## Data entries
- - -

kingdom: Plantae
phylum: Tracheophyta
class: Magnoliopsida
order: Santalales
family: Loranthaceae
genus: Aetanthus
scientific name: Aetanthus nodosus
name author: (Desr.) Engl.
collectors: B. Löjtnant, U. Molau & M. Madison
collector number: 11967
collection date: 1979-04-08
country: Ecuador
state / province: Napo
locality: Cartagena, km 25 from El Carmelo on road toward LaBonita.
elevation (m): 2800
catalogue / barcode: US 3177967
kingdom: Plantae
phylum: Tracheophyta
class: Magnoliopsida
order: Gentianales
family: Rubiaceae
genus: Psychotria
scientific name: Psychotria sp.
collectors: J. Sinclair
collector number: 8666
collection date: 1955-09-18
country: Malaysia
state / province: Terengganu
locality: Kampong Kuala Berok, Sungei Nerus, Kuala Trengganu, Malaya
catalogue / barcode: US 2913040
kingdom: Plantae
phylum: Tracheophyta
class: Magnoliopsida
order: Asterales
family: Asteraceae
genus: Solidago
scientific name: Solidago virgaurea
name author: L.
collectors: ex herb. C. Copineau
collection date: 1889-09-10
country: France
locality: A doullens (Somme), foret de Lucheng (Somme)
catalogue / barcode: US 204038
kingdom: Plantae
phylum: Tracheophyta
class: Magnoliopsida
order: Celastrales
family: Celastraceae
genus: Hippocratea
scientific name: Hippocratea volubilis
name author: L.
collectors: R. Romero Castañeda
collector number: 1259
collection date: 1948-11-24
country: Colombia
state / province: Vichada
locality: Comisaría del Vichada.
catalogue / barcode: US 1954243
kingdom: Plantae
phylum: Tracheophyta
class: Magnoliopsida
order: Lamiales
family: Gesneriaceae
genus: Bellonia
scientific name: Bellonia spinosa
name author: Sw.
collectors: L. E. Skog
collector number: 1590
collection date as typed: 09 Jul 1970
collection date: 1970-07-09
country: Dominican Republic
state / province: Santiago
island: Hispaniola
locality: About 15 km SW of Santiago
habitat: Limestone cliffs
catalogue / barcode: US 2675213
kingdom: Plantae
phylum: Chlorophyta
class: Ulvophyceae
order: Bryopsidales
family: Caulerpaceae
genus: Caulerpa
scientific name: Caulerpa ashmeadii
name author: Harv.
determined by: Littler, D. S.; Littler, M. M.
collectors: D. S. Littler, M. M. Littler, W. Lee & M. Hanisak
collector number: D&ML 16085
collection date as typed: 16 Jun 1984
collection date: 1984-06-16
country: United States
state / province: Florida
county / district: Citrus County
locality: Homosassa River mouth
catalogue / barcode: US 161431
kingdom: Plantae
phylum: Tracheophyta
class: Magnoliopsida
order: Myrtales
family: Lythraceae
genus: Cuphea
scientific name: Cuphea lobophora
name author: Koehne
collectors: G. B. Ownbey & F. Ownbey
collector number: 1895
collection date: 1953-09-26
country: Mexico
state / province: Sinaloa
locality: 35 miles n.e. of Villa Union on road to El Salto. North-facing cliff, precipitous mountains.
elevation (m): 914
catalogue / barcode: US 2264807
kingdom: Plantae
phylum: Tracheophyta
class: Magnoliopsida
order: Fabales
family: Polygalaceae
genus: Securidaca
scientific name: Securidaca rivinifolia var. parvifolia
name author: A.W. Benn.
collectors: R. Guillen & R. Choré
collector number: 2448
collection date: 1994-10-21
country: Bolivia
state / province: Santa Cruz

- - -

## YOUR INSTRUCTIONS
Reproduce the data verbatim, starting with the line that contains "scientific name: Bellonia spinosa" and stopping after the line that contains "collection date: 1984-06-16".

## WORKED SOLUTION
scientific name: Bellonia spinosa
name author: Sw.
collectors: L. E. Skog
collector number: 1590
collection date as typed: 09 Jul 1970
collection date: 1970-07-09
country: Dominican Republic
state / province: Santiago
island: Hispaniola
locality: About 15 km SW of Santiago
habitat: Limestone cliffs
catalogue / barcode: US 2675213
kingdom: Plantae
phylum: Chlorophyta
class: Ulvophyceae
order: Bryopsidales
family: Caulerpaceae
genus: Caulerpa
scientific name: Caulerpa ashmeadii
name author: Harv.
determined by: Littler, D. S.; Littler, M. M.
collectors: D. S. Littler, M. M. Littler, W. Lee & M. Hanisak
collector number: D&ML 16085
collection date as typed: 16 Jun 1984
collection date: 1984-06-16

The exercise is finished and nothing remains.